Before the fall of Jerusalem, Isaiah looked to the coming of Christ to make all things right. After the fall, Isaiah looked to the same source. All the horrors of history and the failures of God’s people only deepened his faith in the One who was to come. Then suddenly, in Mark 1.15, we have Jesus announcing, in Greek perfect tenses, that the time and the kingdom have arrived in him. In Luke 4 the Lord strolls into the synagogue at Nazareth, quotes one of Isaiah’s messianic masterpieces and declares that “today this Scripture has been fulfilled in your hearing.”

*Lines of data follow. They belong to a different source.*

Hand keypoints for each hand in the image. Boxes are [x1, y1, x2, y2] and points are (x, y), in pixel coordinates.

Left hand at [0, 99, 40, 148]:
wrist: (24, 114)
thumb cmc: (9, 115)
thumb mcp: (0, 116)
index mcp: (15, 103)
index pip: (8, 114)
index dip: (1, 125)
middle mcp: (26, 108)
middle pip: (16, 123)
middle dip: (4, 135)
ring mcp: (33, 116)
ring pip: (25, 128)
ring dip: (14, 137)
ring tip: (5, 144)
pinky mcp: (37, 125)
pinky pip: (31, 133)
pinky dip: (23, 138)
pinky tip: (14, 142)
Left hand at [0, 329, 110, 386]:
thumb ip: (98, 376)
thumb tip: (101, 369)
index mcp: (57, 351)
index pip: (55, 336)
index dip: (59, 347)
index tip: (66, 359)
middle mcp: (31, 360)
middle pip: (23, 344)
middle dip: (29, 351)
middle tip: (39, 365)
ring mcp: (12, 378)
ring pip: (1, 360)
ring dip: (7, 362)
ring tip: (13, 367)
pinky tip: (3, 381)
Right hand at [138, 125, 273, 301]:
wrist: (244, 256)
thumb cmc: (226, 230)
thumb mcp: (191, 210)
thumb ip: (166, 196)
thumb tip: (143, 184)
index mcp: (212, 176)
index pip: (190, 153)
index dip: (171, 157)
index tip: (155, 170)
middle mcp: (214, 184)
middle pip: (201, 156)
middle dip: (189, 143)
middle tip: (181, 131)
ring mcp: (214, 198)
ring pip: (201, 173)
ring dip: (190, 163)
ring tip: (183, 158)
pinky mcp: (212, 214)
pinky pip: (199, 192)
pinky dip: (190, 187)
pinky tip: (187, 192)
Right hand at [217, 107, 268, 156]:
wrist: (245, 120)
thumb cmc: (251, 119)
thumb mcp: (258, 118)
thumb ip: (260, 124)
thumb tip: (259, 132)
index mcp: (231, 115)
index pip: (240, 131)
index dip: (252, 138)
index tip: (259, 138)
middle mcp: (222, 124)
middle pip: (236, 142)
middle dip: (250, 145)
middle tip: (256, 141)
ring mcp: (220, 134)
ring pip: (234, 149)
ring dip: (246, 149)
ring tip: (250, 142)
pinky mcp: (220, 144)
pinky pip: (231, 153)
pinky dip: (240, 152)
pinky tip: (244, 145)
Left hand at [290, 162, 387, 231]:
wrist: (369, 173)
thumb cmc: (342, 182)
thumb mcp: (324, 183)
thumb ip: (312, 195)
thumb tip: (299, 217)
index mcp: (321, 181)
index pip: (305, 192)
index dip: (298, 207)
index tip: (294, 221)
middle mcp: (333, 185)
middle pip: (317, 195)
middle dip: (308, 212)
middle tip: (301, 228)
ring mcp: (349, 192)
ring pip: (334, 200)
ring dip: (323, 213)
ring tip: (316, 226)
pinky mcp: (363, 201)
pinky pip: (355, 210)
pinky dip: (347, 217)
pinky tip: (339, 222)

And then what? Two millennia march by. Professing Christians with crosses on their shields spill blood bridle-deep in the Holy Land. We underfeed the poor and overheat the planet. We confess with Henry Wadsworth Longfellow on Christmas day, 1863 as the wholesale slaughter of the Civil War raged around him, “And then in shame I bowed my head. / There is no peace on earth, I said, / For hate is strong and mocks the song of peace on earth, good will to men.”
So what’s to be done? Well, we remember that Advent looks two ways: we remember that the Christ has come, and we remember that the Christ is coming. And we dare to imagine the world he brings and to begin living in it today. So the real question, the honest theodicy of Advent ceases to be questions about why the Lord permits untimely death and economic injustice and ecological disaster. The question instead becomes,
Whose life have I lengthened, whose being have I strengthened, today in light of the Lord’s return?
Whose prosperity have I increased, what oppression have I decreased, today in light of the Lord’s return?
How have I nurtured God’s good creation today in light of the Lord’s return?
If your response to any of these seems too small, rejoice - we’re told we can’t get the job done anyway and must rely ultimately on God’s promise to complete it. If your response seems unimportant, beware: having seen the world that comes to replace this present one, we do well to learn to live in it.